§ PROMPT:
Take the lines below between the one holding "Küsimus, kordan, on" and the one holding "a) klient saab", inclusive, and copy them exactly. Add nothing.
Start of EXTRACTED ENTRIES
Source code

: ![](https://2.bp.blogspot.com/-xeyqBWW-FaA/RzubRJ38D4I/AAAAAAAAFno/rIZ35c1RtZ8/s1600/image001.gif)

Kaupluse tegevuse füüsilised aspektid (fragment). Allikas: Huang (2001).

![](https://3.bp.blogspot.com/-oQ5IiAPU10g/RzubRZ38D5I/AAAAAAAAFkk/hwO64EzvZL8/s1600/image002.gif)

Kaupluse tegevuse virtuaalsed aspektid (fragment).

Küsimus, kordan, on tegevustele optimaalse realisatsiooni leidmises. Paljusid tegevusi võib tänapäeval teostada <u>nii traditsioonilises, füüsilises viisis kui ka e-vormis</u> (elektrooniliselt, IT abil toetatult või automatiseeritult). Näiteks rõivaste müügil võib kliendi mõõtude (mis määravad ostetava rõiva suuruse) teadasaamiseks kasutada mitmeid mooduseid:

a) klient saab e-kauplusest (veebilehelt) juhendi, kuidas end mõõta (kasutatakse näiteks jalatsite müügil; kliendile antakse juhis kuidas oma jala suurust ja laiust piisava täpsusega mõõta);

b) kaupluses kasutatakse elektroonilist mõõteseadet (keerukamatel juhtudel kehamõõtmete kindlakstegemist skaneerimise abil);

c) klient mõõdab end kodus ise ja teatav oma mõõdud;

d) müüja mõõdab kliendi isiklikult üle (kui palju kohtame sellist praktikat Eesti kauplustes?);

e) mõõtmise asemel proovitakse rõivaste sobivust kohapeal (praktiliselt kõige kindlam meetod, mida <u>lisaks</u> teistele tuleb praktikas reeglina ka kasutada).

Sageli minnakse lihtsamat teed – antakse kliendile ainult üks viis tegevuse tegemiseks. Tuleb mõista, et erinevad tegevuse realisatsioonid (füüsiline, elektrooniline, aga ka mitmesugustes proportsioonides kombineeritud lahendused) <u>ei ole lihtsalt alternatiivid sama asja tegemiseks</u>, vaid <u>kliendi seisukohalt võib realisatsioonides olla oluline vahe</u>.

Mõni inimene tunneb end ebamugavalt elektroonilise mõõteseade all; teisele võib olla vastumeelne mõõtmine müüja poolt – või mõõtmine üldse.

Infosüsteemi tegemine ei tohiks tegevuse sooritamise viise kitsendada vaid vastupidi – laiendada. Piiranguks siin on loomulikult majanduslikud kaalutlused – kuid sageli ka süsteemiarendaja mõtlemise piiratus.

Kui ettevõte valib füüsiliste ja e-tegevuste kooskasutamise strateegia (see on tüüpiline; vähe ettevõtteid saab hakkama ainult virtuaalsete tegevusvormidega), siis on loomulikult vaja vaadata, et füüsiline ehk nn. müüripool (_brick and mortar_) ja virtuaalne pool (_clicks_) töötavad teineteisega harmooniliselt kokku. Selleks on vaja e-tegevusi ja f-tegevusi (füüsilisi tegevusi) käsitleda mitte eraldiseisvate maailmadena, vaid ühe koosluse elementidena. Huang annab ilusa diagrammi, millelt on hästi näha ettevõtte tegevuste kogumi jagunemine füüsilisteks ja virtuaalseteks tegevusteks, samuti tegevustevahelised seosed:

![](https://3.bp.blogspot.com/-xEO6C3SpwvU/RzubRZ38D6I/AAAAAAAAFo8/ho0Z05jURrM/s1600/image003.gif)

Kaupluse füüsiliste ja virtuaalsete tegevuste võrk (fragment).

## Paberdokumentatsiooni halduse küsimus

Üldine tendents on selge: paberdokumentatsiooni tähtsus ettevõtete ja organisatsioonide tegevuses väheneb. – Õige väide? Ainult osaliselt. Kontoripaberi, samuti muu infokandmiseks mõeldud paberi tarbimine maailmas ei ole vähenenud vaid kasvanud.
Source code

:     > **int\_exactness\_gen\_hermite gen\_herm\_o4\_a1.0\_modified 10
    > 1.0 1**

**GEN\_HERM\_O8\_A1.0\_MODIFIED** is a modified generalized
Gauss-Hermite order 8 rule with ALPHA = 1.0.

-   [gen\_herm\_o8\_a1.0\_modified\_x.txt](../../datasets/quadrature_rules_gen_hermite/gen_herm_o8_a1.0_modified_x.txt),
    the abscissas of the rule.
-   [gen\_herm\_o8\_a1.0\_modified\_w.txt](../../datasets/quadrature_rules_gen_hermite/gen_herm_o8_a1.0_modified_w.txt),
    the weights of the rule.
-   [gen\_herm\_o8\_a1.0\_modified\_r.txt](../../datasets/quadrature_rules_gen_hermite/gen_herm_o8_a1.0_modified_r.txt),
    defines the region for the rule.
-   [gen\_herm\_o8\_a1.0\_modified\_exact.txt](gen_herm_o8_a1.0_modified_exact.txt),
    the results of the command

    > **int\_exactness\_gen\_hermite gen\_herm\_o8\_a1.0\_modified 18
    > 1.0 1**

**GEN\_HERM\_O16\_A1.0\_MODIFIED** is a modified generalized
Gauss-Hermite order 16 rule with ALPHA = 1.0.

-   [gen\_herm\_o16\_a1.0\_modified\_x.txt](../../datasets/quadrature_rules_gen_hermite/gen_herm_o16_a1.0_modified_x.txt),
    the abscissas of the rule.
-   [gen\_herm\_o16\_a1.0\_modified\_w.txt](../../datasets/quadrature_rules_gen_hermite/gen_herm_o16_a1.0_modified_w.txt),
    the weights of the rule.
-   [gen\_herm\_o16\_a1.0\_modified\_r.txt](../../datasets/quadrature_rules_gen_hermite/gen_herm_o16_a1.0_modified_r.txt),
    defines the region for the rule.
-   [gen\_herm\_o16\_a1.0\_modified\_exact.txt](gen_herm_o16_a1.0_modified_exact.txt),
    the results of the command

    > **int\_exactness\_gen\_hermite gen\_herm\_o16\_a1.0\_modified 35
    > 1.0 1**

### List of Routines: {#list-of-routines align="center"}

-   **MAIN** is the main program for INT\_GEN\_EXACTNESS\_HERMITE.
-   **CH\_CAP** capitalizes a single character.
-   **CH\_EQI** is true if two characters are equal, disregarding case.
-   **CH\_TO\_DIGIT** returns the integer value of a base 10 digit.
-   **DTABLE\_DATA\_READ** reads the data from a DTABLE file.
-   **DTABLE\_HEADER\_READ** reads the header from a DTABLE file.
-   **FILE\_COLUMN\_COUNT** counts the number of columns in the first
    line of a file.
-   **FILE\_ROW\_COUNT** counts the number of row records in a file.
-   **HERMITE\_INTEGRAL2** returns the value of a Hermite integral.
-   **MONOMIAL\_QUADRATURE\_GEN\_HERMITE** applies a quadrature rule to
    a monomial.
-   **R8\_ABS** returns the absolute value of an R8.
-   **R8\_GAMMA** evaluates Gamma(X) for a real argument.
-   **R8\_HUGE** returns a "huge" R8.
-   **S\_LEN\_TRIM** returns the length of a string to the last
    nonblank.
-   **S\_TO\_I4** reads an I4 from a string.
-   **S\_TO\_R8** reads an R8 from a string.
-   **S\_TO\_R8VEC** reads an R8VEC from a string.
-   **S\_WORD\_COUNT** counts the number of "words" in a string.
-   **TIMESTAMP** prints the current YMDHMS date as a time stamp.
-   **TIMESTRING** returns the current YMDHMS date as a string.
End of EXTRACTED ENTRIES
§ RESULT FOR THIS TASK:
Küsimus, kordan, on tegevustele optimaalse realisatsiooni leidmises. Paljusid tegevusi võib tänapäeval teostada <u>nii traditsioonilises, füüsilises viisis kui ka e-vormis</u> (elektrooniliselt, IT abil toetatult või automatiseeritult). Näiteks rõivaste müügil võib kliendi mõõtude (mis määravad ostetava rõiva suuruse) teadasaamiseks kasutada mitmeid mooduseid:

a) klient saab e-kauplusest (veebilehelt) juhendi, kuidas end mõõta (kasutatakse näiteks jalatsite müügil; kliendile antakse juhis kuidas oma jala suurust ja laiust piisava täpsusega mõõta);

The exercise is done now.